De la révolution au réformisme radical

mis en ligne le 2 octobre 1986
Dans son dernier bouquin Nous l'avons tant aimée, la révolution, Daniel Cohn-Bendit se fait le chantre de ce qu'il croit être une nouvelle démarche politique : le réformisme radical. Pour lui c'est clair, et la plupart de ceux qu'il a interviewés abondent dans son sens, la révolution c'est non seulement dépassé mais de plus c'est dangereux.
À première vue, si on s'en réfère à certains témoignages figurant dans son livre, la révolution est effectivement dépassée. Qui aujourd'hui dans la population, au sein du prolétariat comme au sein des laissés-pour-compte en tout genre, souhaite que le champ social s'embrase aux cent mille feux de la révolution ? Les victimes de l'exploitation et de l'oppression ne préfèrent-elles pas la démerde individuelle à une démarche collective ? N'aspirent-elles pas à transformer un jour et à n'importe quel prix le plomb de leurs « échecs » en or pur « made in » réussite sociale ?
Dans ces conditions, à quoi bon s'user à essayer d'aller apporter la bonne parole à ceux qui ne veulent pas l'entendre. On ne fera pas la révolution contre la population. Et donc à quoi bon militer pour une rupture avec un système que personne ne rejette ? Mieux vaut essayer d'améliorer ce système qui, après tout, est quand même « mieux » que certains autres : suivez mon regard !
À première vue encore, toujours si on se réfère à certains témoignages figurant dans le dernier livre de Cohn-Bendit, la révolution semble être quelque chose d'extrêmement dangereux. D'une part, elle amène un certain nombre de ceux qui s'en réclament à sombrer dans le terrorisme et à dériver lentement mais sûrement de la lutte armée vers le fanatisme le plus sanguinaire. Et d'autre part, quand elle réussit à triompher elle ne parvient à rien d'autre qu'à mettre en place un système totalitaire cent fois pire que ce qui existait auparavant.
Aussi soyons clairs, nous disent la plupart des déçus de la révolution qui s'expriment dans ce livre : la démocratie ça a quand même du bon.
Certes, nous dit Dany Cohn-Bendit, il est nécessaire de la « reformuler », car ce n'est quand même « pas le rêve ». Mais du moins, « les gens peuvent choisir ». Et ça c'est fondamental. Et puis si on y réfléchit bien, nos idées de soixante-huitards ont été finalement assez bien intégrées par la démocratie. Alors à quoi bon chercher à détruire cet espace du possible ? Mieux vaut essayer d'améliorer ce système en jouant le jeu du réformisme. Radical, s'entend. En participant aux élections. En acceptant le pouvoir et l'État. En essayant d'en influencer ou d'en gérer les centres de décision.
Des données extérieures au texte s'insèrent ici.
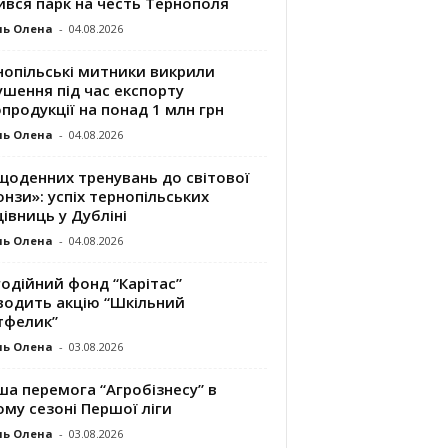
ився парк на честь Тернополя
ль Олена
-
04.08.2026
нопільські митники викрили
шення під час експорту
продукції на понад 1 млн грн
ль Олена
-
04.08.2026
щоденних тренувань до світової
нзи»: успіх тернопільських
івниць у Дубліні
ль Олена
-
04.08.2026
одійний фонд “Карітас”
водить акцію “Шкільний
тфелик”
ль Олена
-
03.08.2026
а перемога “Агробізнесу” в
му сезоні Першої ліги
ль Олена
-
03.08.2026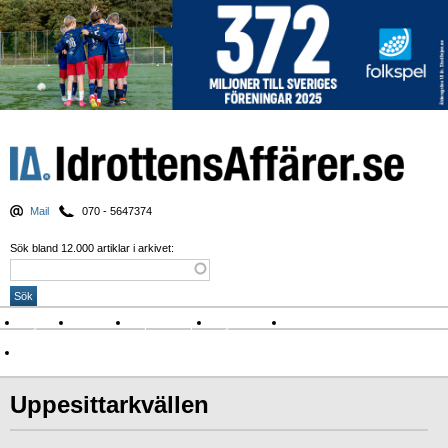
Mail
070 - 5647374
Sök bland 12.000 artiklar i arkivet:
Nyheter
Krönikor
Sport & spel
Nyhetsbrev
Arkiv
Om Idrottens Affärer
Uppesittarkvällen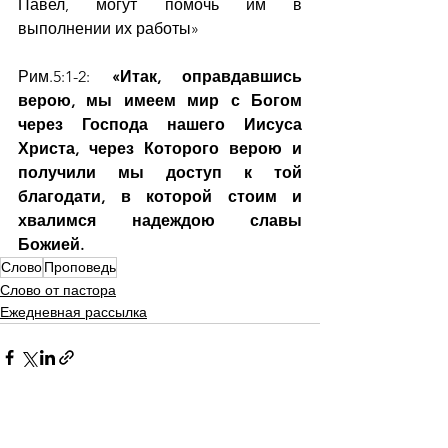
Павел, могут помочь им в 
выполнении их работы»
Рим.5:1-2: 
«Итак, оправдавшись 
верою, мы имеем мир с Богом 
через Господа нашего Иисуса 
Христа, через Которого верою и 
получили мы доступ к той 
благодати, в которой стоим и 
хвалимся надеждою славы 
Божией.
Слово
Проповедь
Слово от пастора
Ежедневная рассылка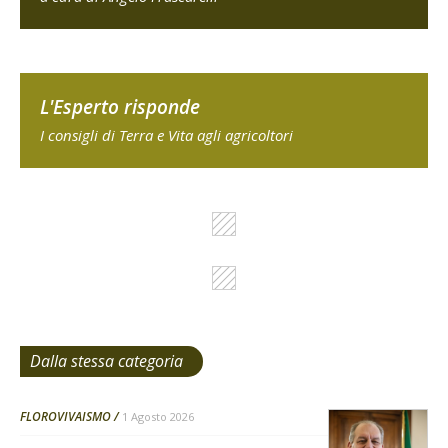
L'Esperto risponde
I consigli di Terra e Vita agli agricoltori
Dalla stessa categoria
FLOROVIVAISMO
1 Agosto 2026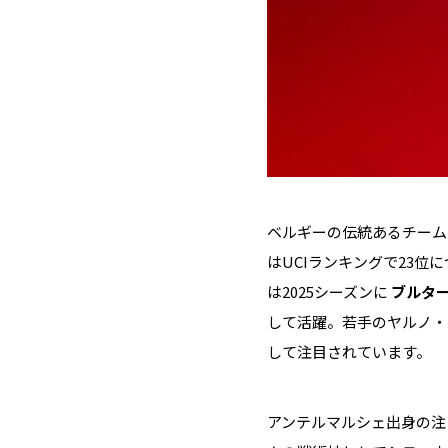
ベルギーの伝統あるチームが
はUCIランキングで23
は2025シーズンに
ブルタ
して活躍。若手のヤルノ・
して注目されています。
アンテルマルシェ出身の注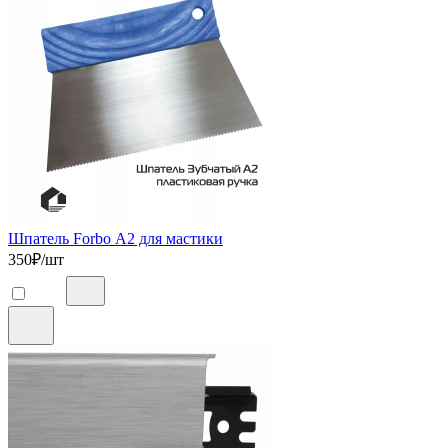
Шпатель Forbo А2 для мастики
350
₽/шт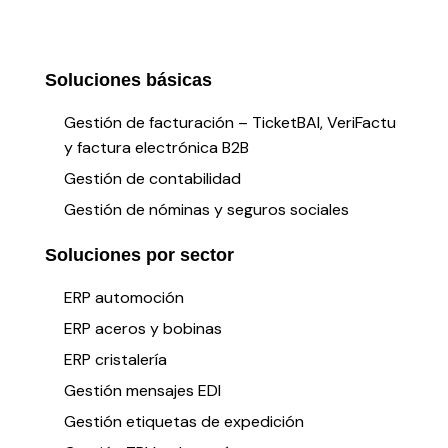
Soluciones básicas
Gestión de facturación – TicketBAI, VeriFactu
y factura electrónica B2B
Gestión de contabilidad
Gestión de nóminas y seguros sociales
Soluciones por sector
ERP automoción
ERP aceros y bobinas
ERP cristalería
Gestión mensajes EDI
Gestión etiquetas de expedición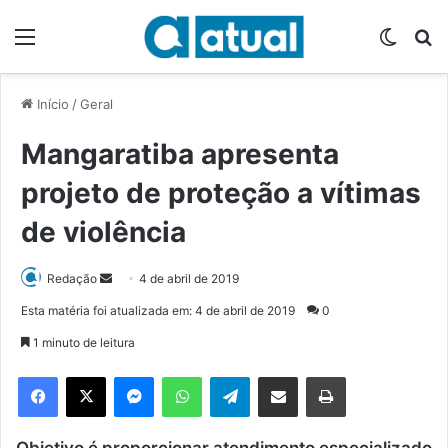
Menu
Switch
P
Início
/
Geral
Mangaratiba apresenta
projeto de proteção a vítimas
de violência
Redação
M
4 de abril de 2019
a
Esta matéria foi atualizada em: 4 de abril de 2019
0
n
1 minuto de leitura
d
e
Facebook
X
Messenger
WhatsApp
Telegram
Compartilhar via e-mail
Imprimir
u
m
Objetivo é proporcionar atendimento especializado
e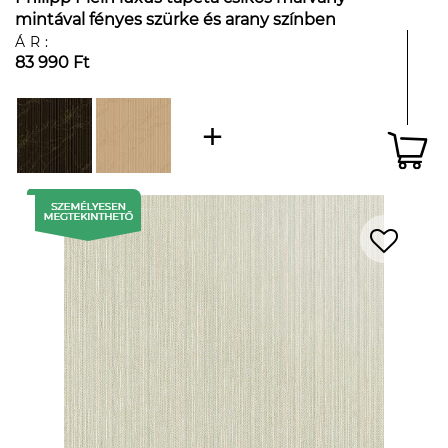
mintával fényes szürke és arany színben
ÁR:
83 990 Ft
Bref, soyons réalistes, demandons le possible ! Mais, mais... il y a une série de mais qui « interpellent » ce beau raisonnement.
Si on s'en réfère à l'histoire, en effet, et Wilhem Reich dans Psychologie de masse du fascisme nous a expliqué tout ça d'abondance, la population, laborieuse ou non, n'a jamais été révolutionnaire que quand elle ne pouvait faire autrement lors de crises très graves. Et donc si la révolution devait être dépassée aujourd'hui, cela voudrait dire qu'elle l'a toujours été. Mais comment pourrait-elle l'être puisque la situation n'arrive pas, fondamentalement, à changer et que l'exploitation et l'oppression du plus grand nombre par une minorité continuent à prospérer... même au royaume de la démocratie et du réformisme ?
En fait, plutôt que la révolution ne serait-ce pas certains révolutionnaires qui seraient aujourd'hui dépassés ? Car, soyons sérieux, ceux qui brocardent aujourd'hui avec tant d'allégresse leurs idées de jeunesse avaient une conception bien particulière de la révolution et c'est ceux-là qui ont sombré dans le terrorisme avant-gardiste, imbécile et criminel. Et c'est ceux-là qui, quand ils ont réussi à s'emparer du pouvoir, ont fait pire que ceux qu'ils avaient vaincu.
Pour d'autres révolutionnaires, les libertaires, le problème ne s'est jamais vraiment posé en ces termes. Il n'y a pas davantage de fraction armée noire que de totalitarisme dans les pays où, comme en Espagne en 1936-1939, les anarchistes ont changé de fond en comble le système social.